TEXTE À LIRE –

Shaun Osborne
stratège cambiste en chef
Stratégie des marchés des changes
416.945.4538
shaun.osborne@scotiabank.com

Le dollar US ($ US) a essentiellement été au rendez‑vous de nos attentes durant le T1. Nous avions prévu une période de consolidation pour le dollar US après les importantes pertes cumulées jusqu’à la fin de 2022 et au début de l’année, et s’il a fluctué en gravitant autour des perspectives inflationnistes évolutives et en subissant les incidences de la politique monétaire, sa capacité à se ressaisir, sur fond de conjoncture économique américaine plus vigoureuse que prévu, a été tempérée par la hausse des taux ailleurs dans le monde développé. À une époque plus récente, en raison de la léthargie du secteur bancaire américain régional, l’on s’attend de plus en plus à ce que le cycle de durcissement de la Fed n’ait plus encore beaucoup d’essence dans le réservoir, même si l’inflation est en quelque sorte plus lente à retomber que ce que certains avaient prévu.

DONNÉES FOURNIES –

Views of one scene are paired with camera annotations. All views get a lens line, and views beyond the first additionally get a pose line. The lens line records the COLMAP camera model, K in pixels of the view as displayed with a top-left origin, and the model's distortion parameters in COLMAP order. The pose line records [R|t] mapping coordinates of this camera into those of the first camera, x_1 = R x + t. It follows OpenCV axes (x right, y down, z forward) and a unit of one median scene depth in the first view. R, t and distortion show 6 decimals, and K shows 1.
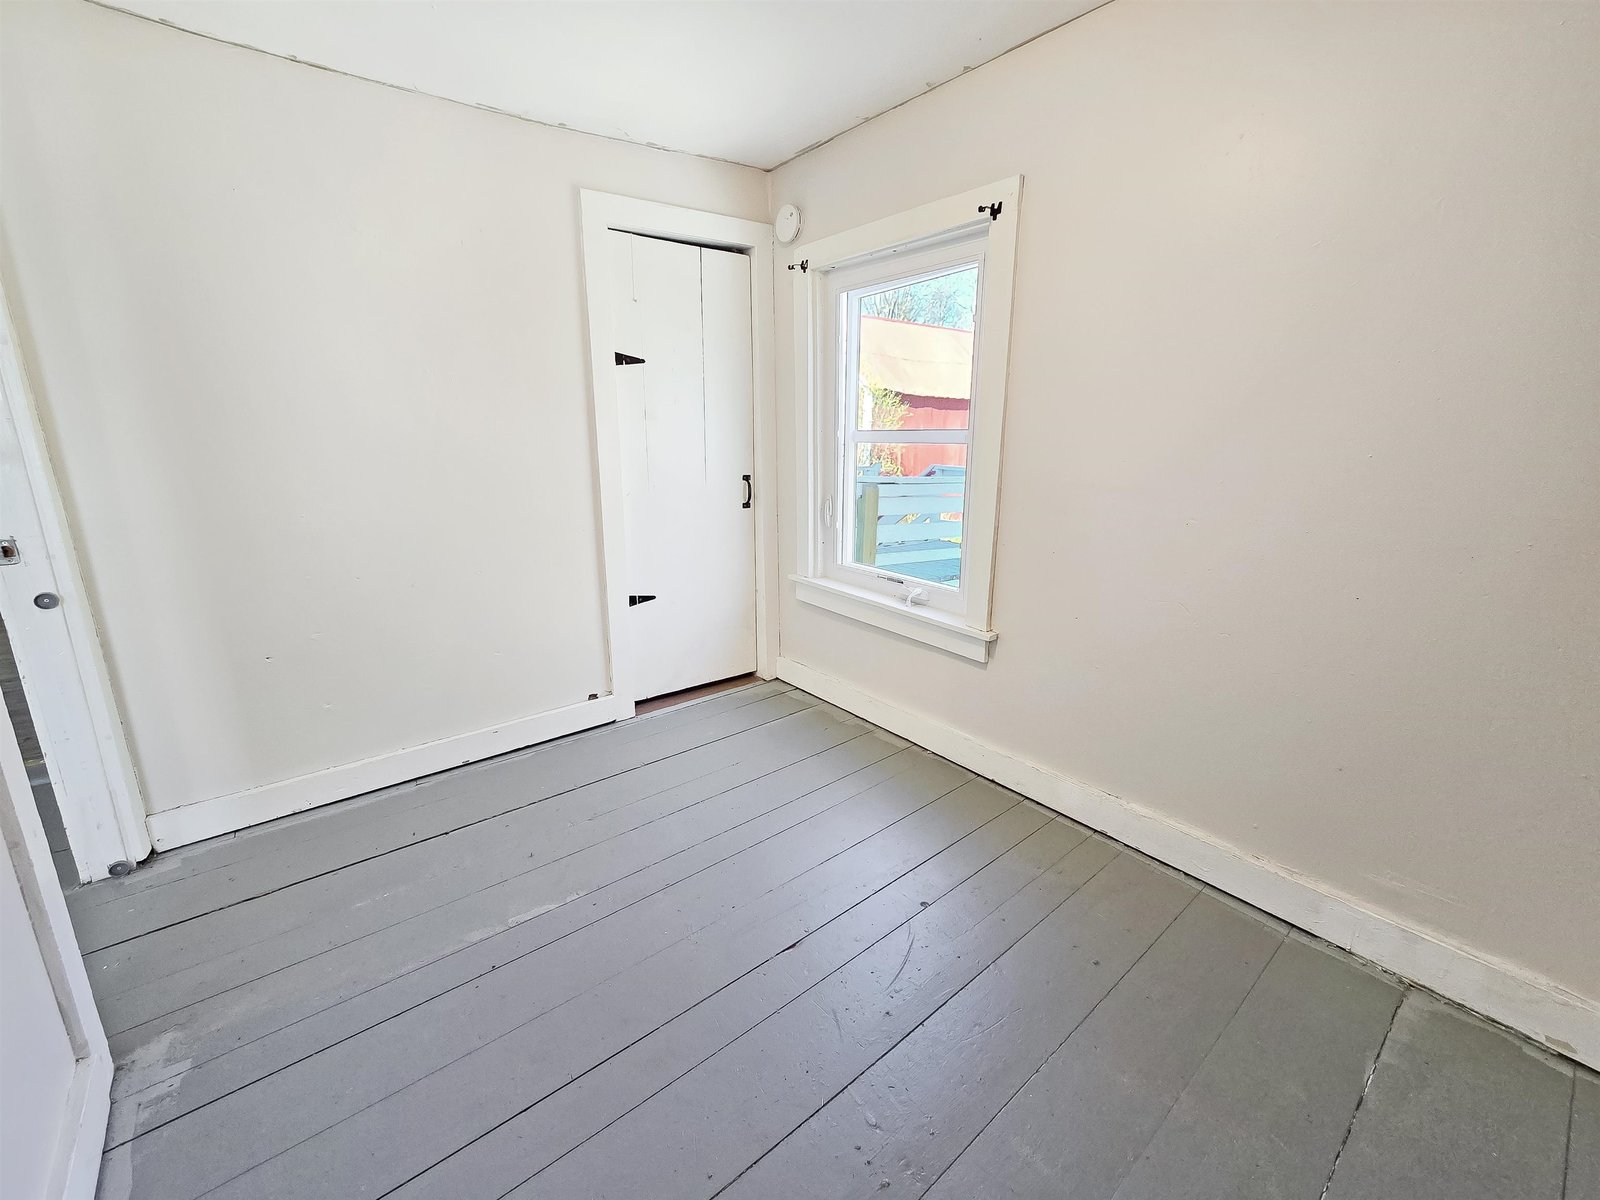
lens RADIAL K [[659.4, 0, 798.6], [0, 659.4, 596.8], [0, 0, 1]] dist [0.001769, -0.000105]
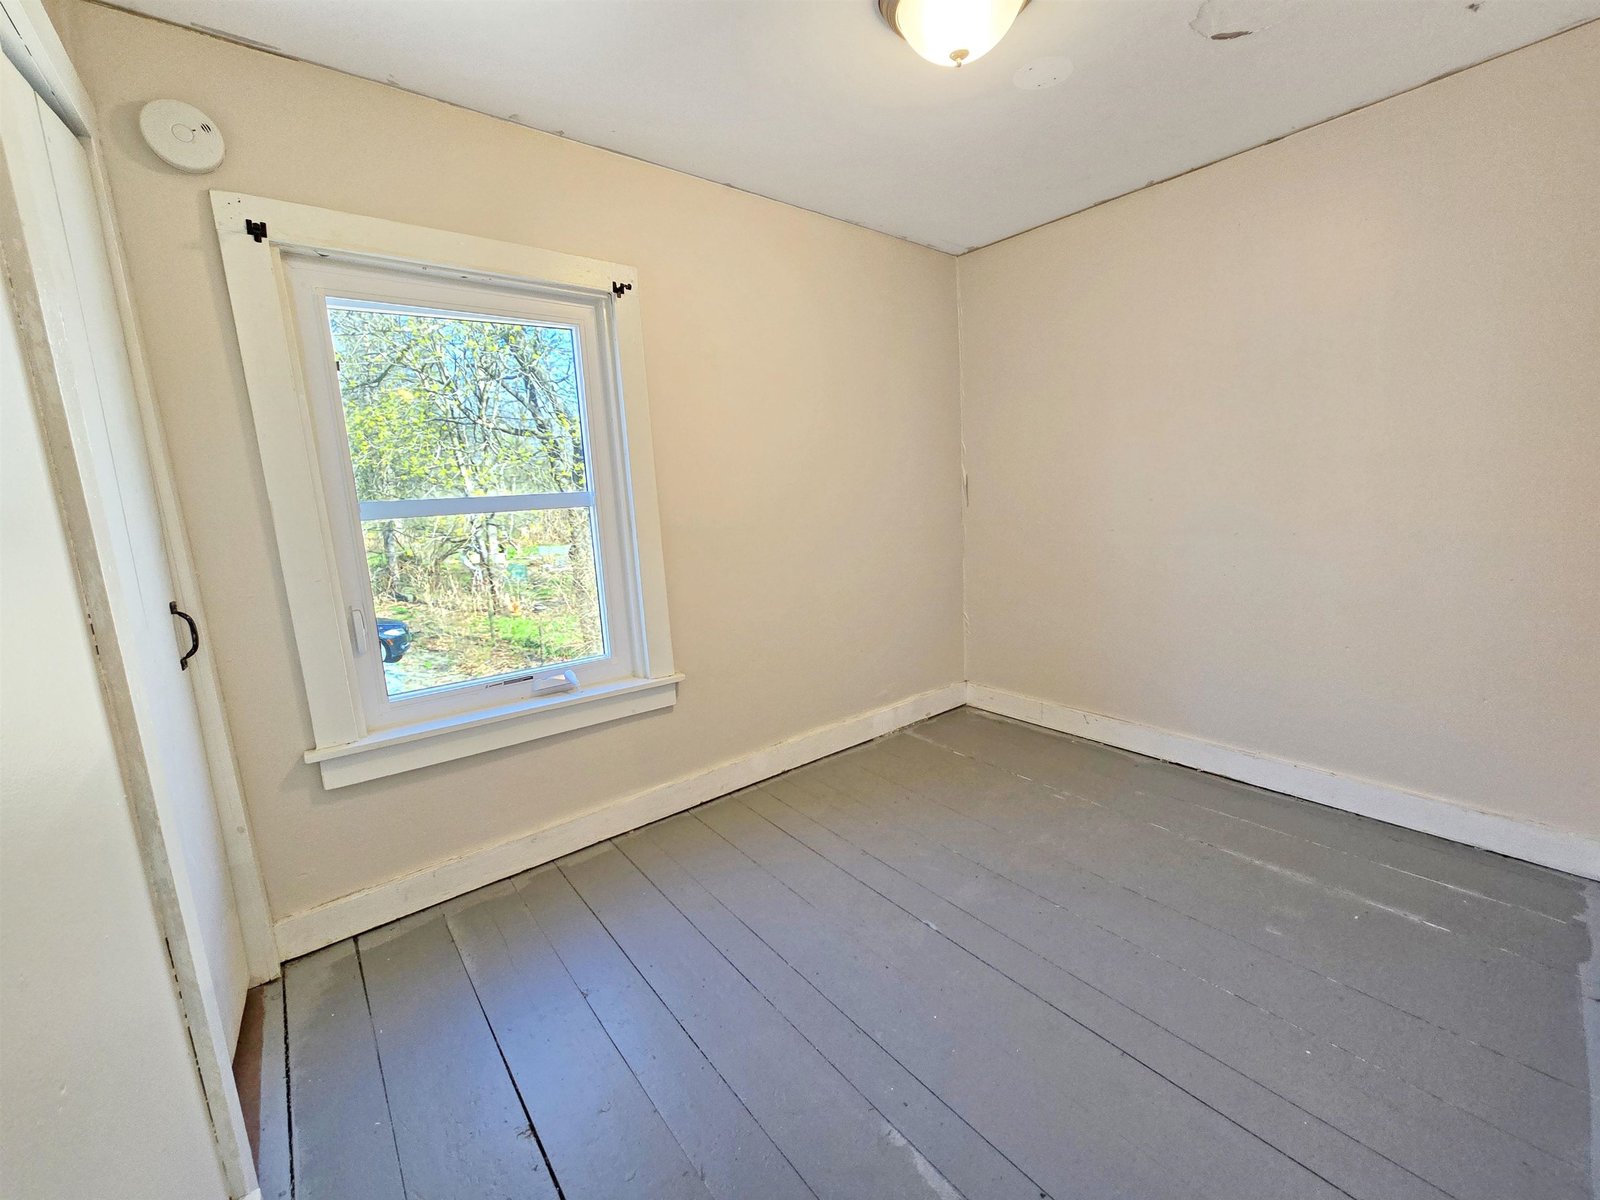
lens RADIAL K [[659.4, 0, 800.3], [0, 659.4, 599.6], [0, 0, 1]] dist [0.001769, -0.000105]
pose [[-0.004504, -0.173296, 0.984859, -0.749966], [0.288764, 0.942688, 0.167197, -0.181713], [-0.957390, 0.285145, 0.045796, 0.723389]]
...
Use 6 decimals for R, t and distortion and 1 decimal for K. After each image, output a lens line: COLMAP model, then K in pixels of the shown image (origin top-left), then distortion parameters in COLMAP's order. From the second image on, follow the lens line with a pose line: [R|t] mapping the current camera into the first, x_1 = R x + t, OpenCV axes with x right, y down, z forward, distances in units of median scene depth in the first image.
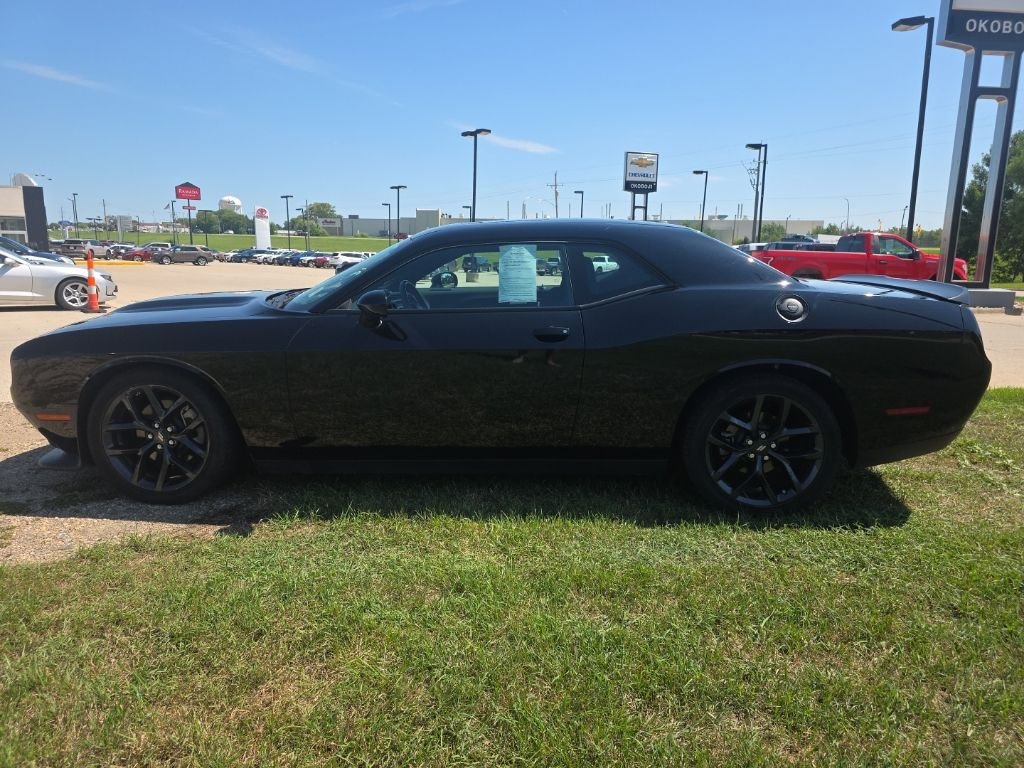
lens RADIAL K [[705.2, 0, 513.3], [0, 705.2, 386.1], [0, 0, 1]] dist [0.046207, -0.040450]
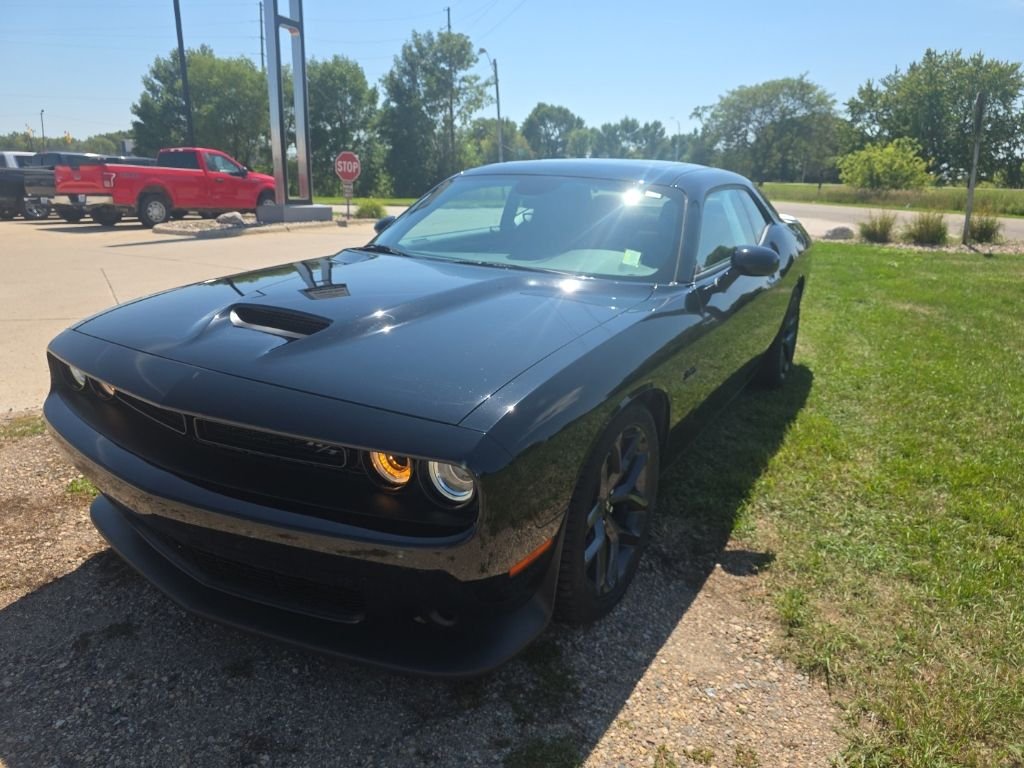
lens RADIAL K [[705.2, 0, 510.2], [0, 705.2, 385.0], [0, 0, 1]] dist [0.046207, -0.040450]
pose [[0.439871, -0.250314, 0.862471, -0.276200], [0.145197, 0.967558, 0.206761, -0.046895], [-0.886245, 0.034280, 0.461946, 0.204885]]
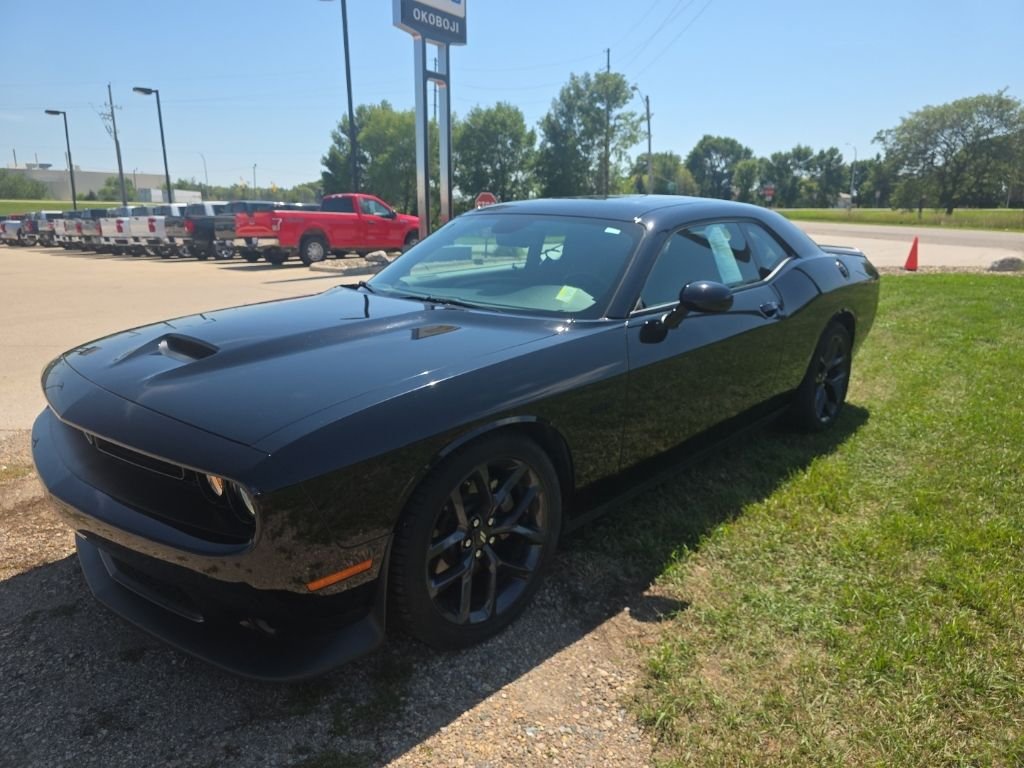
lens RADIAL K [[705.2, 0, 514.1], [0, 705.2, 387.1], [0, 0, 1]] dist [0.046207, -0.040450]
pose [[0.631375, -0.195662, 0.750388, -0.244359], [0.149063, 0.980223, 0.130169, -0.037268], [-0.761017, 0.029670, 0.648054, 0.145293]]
==
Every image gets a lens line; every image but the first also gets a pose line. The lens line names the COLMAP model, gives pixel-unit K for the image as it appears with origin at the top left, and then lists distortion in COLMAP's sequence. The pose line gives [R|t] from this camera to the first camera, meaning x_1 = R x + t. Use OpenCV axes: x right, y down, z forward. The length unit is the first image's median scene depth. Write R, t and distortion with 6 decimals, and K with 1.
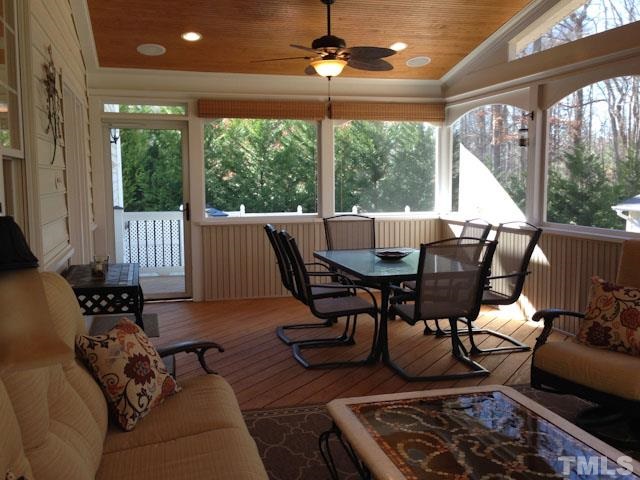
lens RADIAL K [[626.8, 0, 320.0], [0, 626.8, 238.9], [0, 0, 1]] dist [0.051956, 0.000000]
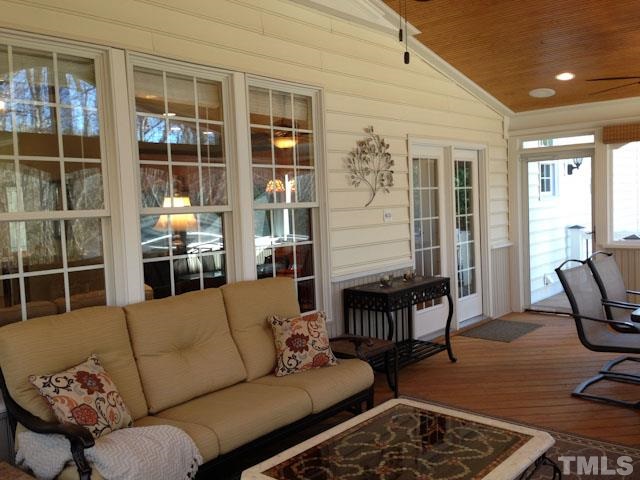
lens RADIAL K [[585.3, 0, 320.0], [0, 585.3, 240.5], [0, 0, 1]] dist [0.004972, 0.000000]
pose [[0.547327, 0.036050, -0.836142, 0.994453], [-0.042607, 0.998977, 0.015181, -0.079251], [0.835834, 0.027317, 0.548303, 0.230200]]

LISTE DES TÂCHES –
**A)** Recopiez le passage du texte sur le dollar US qui va de « Le dollar US ($ US) » à « certains avaient prévu. ».
**B)** Dans le texte sur le dollar US, relevez chacun des renseignements donnés sur son auteur avant le premier paragraphe.
**C)** Répondez à ces questions sur le texte sur le dollar US :
(i) Pendant quel trimestre le dollar US a-t-il surtout répondu aux attentes ?
(ii) Qu'est-ce qui a freiné la capacité du dollar US à se ressaisir ?
(iii) Quel poste occupe Shaun Osborne ?
Ces données viennent d'une autre source.

RÉPONSES PAR TÂCHE –
**A)**
Le dollar US ($ US) a essentiellement été au rendez‑vous de nos attentes durant le T1. Nous avions prévu une période de consolidation pour le dollar US après les importantes pertes cumulées jusqu’à la fin de 2022 et au début de l’année, et s’il a fluctué en gravitant autour des perspectives inflationnistes évolutives et en subissant les incidences de la politique monétaire, sa capacité à se ressaisir, sur fond de conjoncture économique américaine plus vigoureuse que prévu, a été tempérée par la hausse des taux ailleurs dans le monde développé. À une époque plus récente, en raison de la léthargie du secteur bancaire américain régional, l’on s’attend de plus en plus à ce que le cycle de durcissement de la Fed n’ait plus encore beaucoup d’essence dans le réservoir, même si l’inflation est en quelque sorte plus lente à retomber que ce que certains avaient prévu.

**B)**
- Shaun Osborne
- stratège cambiste en chef
- Stratégie des marchés des changes
- 416.945.4538
- shaun.osborne@scotiabank.com

**C)**
(i) Pendant le T1.
(ii) La hausse des taux ailleurs dans le monde développé.
(iii) Il est stratège cambiste en chef.